◆ Per-instance keypoint data
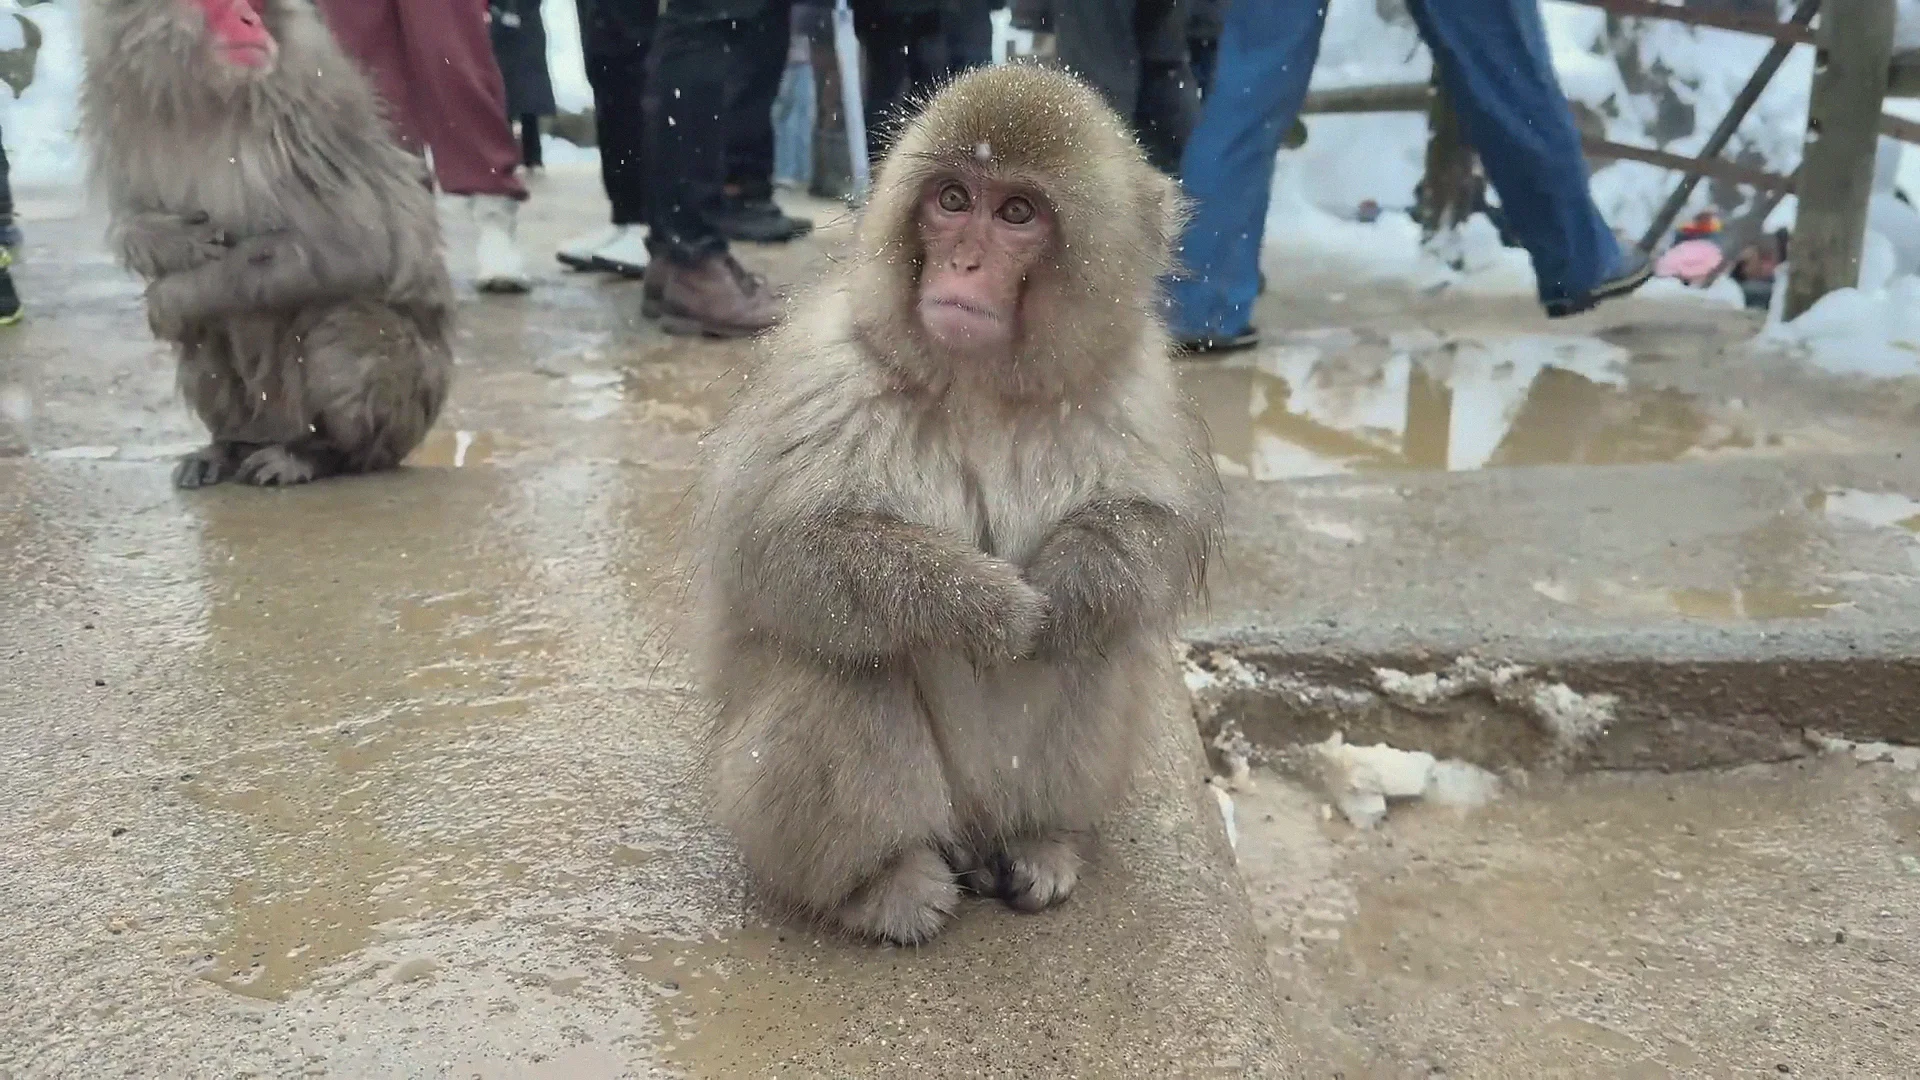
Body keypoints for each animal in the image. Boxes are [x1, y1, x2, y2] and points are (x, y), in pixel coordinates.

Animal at [78, 0, 454, 489]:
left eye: (253, 3)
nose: (250, 20)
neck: (203, 100)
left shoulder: (304, 120)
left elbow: (357, 249)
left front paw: (170, 296)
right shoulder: (122, 115)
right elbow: (128, 216)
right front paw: (164, 240)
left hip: (406, 404)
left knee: (345, 321)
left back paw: (320, 453)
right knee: (205, 334)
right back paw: (228, 445)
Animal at [689, 62, 1226, 946]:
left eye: (1016, 213)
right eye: (951, 200)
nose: (965, 264)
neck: (982, 387)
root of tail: (972, 835)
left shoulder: (1134, 384)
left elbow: (1153, 530)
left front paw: (1072, 582)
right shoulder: (828, 369)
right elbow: (778, 549)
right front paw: (984, 607)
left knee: (1099, 654)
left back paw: (1043, 838)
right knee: (842, 658)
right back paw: (882, 882)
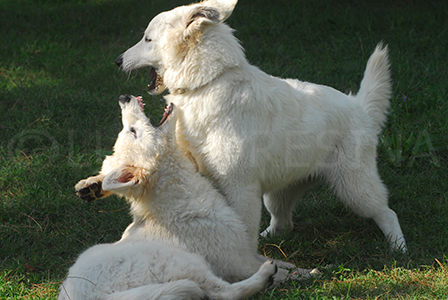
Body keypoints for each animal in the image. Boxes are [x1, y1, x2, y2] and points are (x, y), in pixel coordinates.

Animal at [114, 0, 406, 251]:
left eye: (147, 39)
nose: (117, 61)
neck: (207, 84)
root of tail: (358, 105)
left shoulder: (240, 189)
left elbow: (242, 228)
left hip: (355, 187)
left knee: (387, 211)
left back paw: (398, 248)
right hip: (279, 193)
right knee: (283, 223)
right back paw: (269, 239)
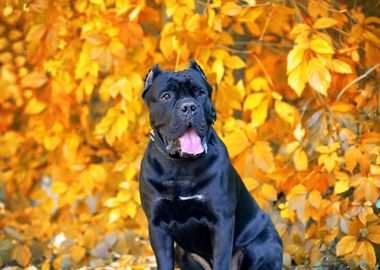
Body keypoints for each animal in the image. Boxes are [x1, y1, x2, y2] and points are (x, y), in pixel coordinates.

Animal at [140, 61, 282, 270]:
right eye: (166, 96)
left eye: (200, 93)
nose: (189, 107)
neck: (180, 166)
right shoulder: (157, 225)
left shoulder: (221, 220)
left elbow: (222, 260)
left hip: (264, 246)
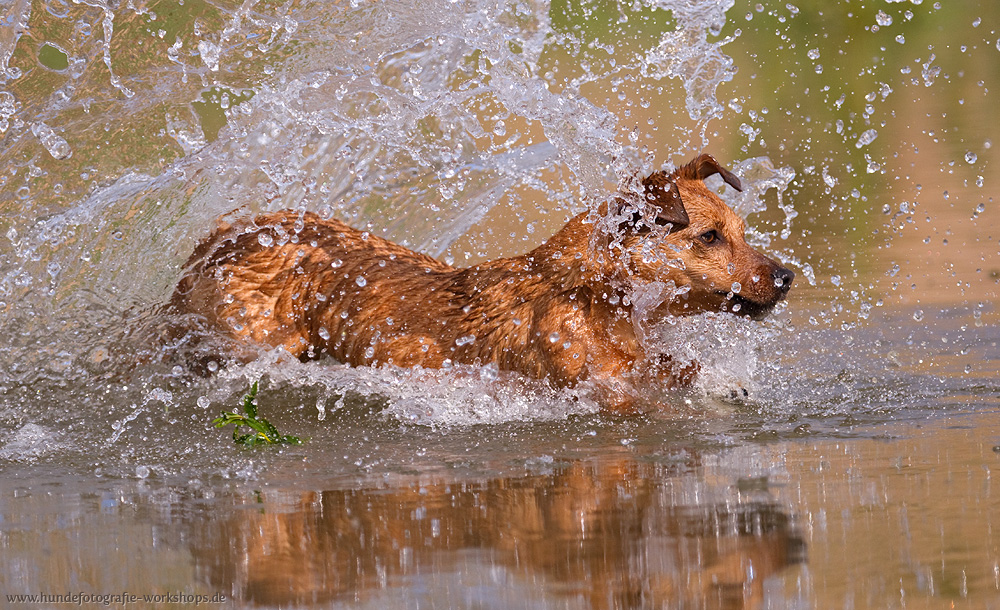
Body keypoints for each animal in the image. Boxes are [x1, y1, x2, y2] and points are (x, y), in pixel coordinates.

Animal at [174, 153, 796, 408]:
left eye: (742, 231)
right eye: (710, 237)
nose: (788, 276)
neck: (592, 296)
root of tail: (223, 236)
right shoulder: (597, 387)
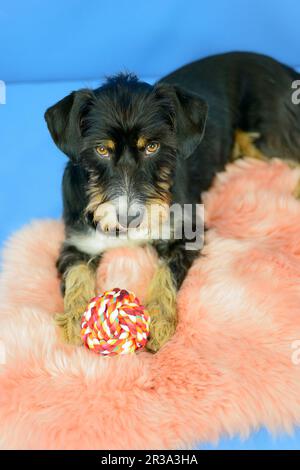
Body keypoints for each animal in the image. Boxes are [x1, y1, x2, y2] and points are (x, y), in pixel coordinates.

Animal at [44, 51, 300, 352]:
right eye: (102, 149)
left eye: (152, 147)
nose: (129, 218)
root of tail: (281, 66)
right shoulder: (76, 243)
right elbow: (76, 277)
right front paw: (74, 318)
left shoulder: (188, 234)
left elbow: (165, 274)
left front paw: (158, 321)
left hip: (265, 134)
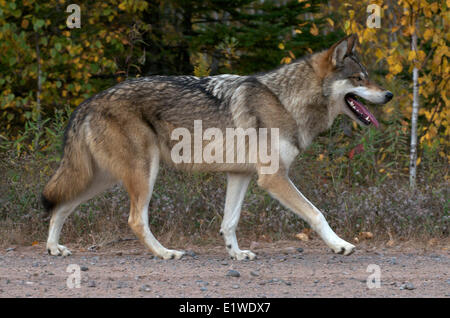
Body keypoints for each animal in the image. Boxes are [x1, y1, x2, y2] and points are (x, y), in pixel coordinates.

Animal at [43, 34, 394, 258]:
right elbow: (317, 213)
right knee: (134, 220)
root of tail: (87, 103)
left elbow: (229, 222)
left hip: (102, 178)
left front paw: (236, 254)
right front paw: (340, 245)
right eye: (359, 79)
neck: (286, 101)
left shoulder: (240, 175)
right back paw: (166, 253)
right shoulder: (274, 178)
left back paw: (54, 248)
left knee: (60, 206)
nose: (389, 95)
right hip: (143, 174)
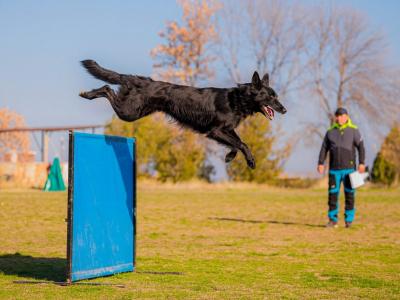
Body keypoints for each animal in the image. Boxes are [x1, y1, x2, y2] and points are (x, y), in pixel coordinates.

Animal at [79, 60, 286, 169]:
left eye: (276, 96)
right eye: (270, 97)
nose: (284, 109)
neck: (237, 99)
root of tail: (137, 79)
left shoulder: (226, 130)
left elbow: (238, 143)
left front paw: (229, 156)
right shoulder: (215, 131)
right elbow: (241, 143)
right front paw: (250, 161)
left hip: (135, 110)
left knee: (108, 89)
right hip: (129, 112)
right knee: (107, 89)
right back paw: (87, 94)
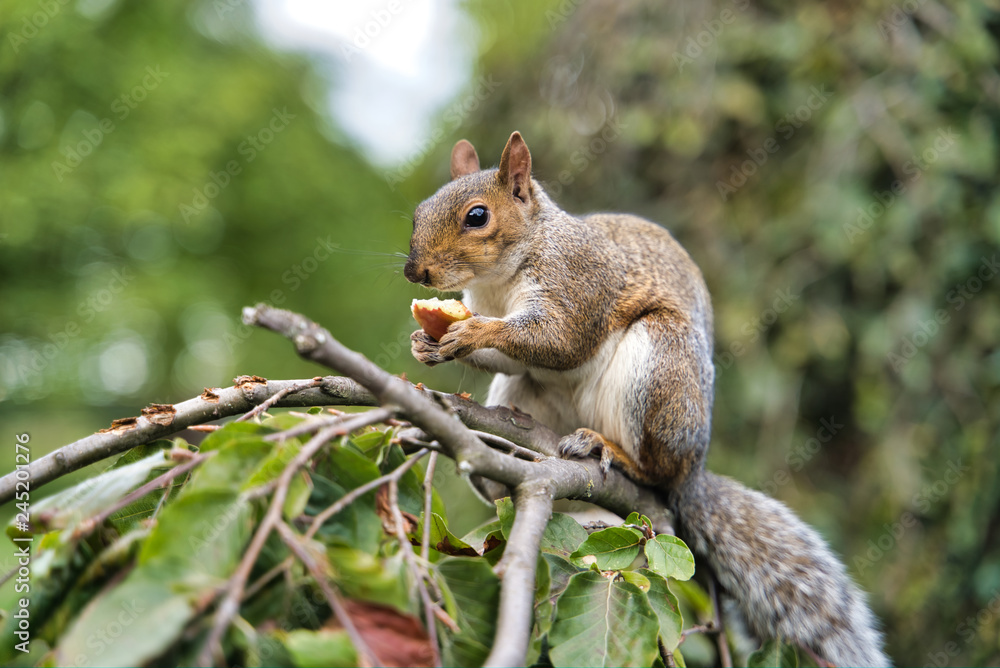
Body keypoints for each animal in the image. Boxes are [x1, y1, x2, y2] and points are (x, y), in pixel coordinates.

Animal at [402, 132, 888, 668]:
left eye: (477, 216)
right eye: (418, 212)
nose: (415, 271)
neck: (503, 276)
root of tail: (693, 472)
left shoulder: (579, 282)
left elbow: (559, 341)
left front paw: (472, 332)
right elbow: (508, 360)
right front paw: (426, 345)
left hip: (660, 369)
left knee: (655, 469)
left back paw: (609, 451)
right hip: (528, 396)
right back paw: (500, 464)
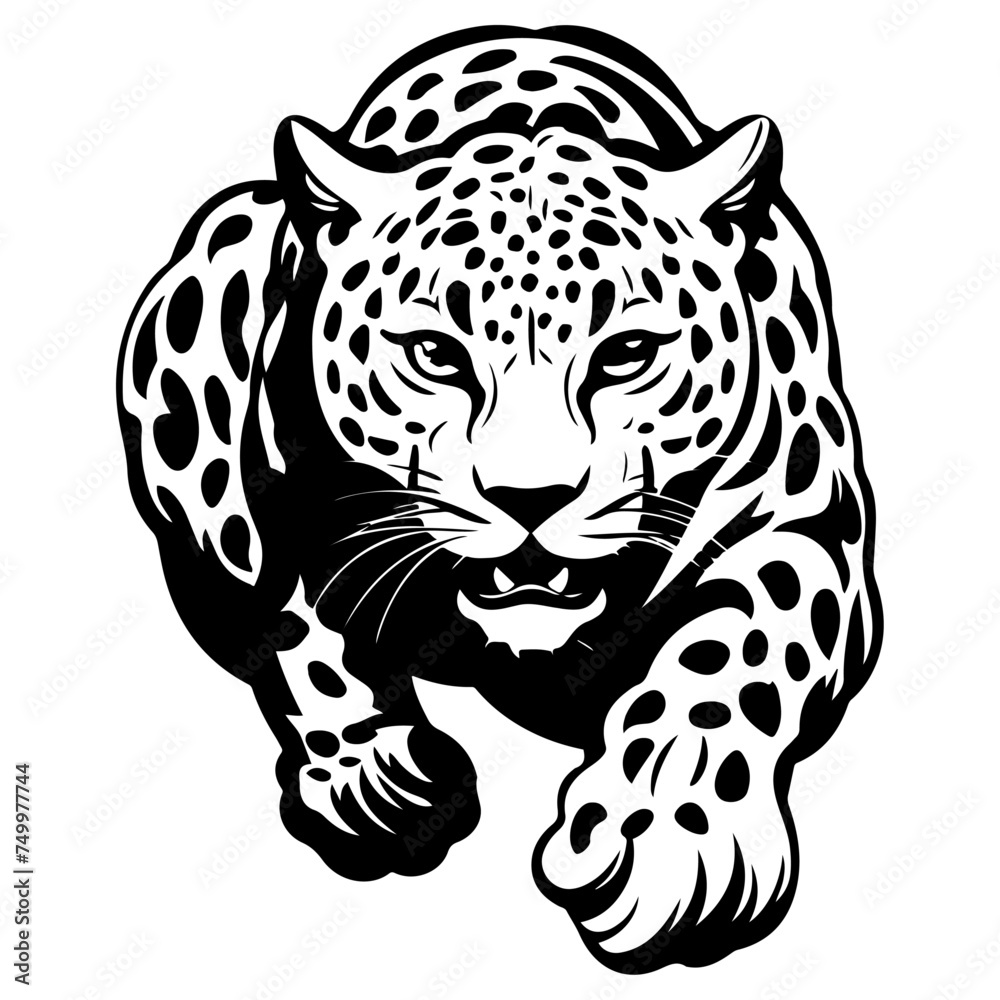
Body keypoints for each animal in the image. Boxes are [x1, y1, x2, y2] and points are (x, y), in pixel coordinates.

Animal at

◆ Instructions to follow
With "nose" as the string to look for, count the matching lines in the entries above and report only the number.

◆ Exercise solution
9